Export destinations have historically concentrated on China, Belgium, Canada, and other industrial hubs. In 2023, the DRC exported approximately USD 2.4 billion worth of cobalt, with China absorbing the lion’s share. Under the new quotas, export volumes will tighten, forcing companies and the state to orient more toward value retention within the country.
For potential investors, this policy presents both constraints and openings. Limiting raw export volumes encourages capital flows into mid-stream and downstream segments—refining, battery precursor manufacturing, and in-country processing. Firms with capability in smelting, hydroxide processing, battery material fabrication, and traceability technologies could gain favor.
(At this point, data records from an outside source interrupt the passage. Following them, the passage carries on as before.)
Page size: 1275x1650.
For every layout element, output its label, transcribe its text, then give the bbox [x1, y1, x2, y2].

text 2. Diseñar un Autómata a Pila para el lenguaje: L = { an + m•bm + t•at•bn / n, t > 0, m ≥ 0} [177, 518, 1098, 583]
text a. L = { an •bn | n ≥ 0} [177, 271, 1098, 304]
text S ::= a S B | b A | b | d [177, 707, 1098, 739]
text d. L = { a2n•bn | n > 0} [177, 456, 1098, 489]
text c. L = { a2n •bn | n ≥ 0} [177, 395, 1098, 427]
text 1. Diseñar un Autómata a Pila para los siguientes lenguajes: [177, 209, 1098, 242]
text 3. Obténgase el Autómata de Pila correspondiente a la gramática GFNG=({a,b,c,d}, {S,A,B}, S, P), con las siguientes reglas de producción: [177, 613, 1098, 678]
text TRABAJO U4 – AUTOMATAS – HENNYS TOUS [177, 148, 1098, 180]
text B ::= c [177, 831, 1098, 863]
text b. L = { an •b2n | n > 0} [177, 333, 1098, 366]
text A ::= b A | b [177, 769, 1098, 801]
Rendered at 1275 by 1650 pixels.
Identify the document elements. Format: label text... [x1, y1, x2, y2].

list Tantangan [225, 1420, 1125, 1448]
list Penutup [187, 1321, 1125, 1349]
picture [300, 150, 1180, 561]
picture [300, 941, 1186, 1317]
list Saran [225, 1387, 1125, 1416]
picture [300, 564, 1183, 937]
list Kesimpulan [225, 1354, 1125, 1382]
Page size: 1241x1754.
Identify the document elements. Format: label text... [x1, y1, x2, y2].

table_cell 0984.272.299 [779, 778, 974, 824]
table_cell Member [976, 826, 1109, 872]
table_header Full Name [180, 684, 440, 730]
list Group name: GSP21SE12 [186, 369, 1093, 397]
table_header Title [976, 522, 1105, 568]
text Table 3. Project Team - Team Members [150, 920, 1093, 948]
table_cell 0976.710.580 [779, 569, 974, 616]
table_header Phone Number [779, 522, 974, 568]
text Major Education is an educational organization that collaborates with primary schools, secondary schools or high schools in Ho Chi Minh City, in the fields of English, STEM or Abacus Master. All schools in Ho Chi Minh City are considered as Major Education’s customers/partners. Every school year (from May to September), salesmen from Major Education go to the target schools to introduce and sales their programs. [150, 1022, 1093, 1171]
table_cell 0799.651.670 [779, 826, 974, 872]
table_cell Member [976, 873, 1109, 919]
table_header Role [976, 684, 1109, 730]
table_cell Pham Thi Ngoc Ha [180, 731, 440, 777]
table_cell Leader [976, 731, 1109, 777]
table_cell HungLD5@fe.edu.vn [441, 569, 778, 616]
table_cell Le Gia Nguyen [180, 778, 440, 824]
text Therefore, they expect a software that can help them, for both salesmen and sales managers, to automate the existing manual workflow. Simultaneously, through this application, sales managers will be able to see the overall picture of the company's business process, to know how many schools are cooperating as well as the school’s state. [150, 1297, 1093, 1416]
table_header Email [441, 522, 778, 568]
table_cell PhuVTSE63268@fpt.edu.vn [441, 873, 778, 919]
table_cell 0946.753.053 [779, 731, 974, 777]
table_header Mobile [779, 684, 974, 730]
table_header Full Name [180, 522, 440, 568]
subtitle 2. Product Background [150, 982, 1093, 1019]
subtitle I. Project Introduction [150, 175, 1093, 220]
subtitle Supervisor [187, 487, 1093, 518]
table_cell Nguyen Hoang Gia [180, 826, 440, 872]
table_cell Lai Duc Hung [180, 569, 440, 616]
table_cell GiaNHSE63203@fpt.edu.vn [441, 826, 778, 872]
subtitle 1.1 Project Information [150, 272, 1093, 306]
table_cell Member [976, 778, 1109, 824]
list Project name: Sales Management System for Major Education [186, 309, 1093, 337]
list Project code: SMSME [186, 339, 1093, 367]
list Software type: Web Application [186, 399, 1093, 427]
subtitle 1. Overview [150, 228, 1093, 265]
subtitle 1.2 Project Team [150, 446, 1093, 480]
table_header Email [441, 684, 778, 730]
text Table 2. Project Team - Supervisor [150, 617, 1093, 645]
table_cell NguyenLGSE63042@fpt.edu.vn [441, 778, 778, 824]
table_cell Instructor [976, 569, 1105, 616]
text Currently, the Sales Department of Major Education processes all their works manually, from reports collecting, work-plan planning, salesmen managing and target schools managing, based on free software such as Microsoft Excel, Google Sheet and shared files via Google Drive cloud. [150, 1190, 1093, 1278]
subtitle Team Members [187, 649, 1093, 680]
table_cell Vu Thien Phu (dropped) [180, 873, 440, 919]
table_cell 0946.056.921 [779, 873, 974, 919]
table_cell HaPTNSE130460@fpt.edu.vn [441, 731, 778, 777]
Because quota allocations will reward consistency and historical compliance, established operators can secure more rights, while new entrants must align with ESG practices and robust local partnerships from the start. Moreover, regulated exports may stabilize prices—recently recovering after cobalt plunged to multi-year lows—and shield investors from volatile oversupply cycles.
In sum, Congo’s revised cobalt export framework signals a pivot from raw-commodity exports toward greater value capture. Savvy investors who move early into processing, logistics, and technology infrastructure stand to benefit from the changing structure of global cobalt markets.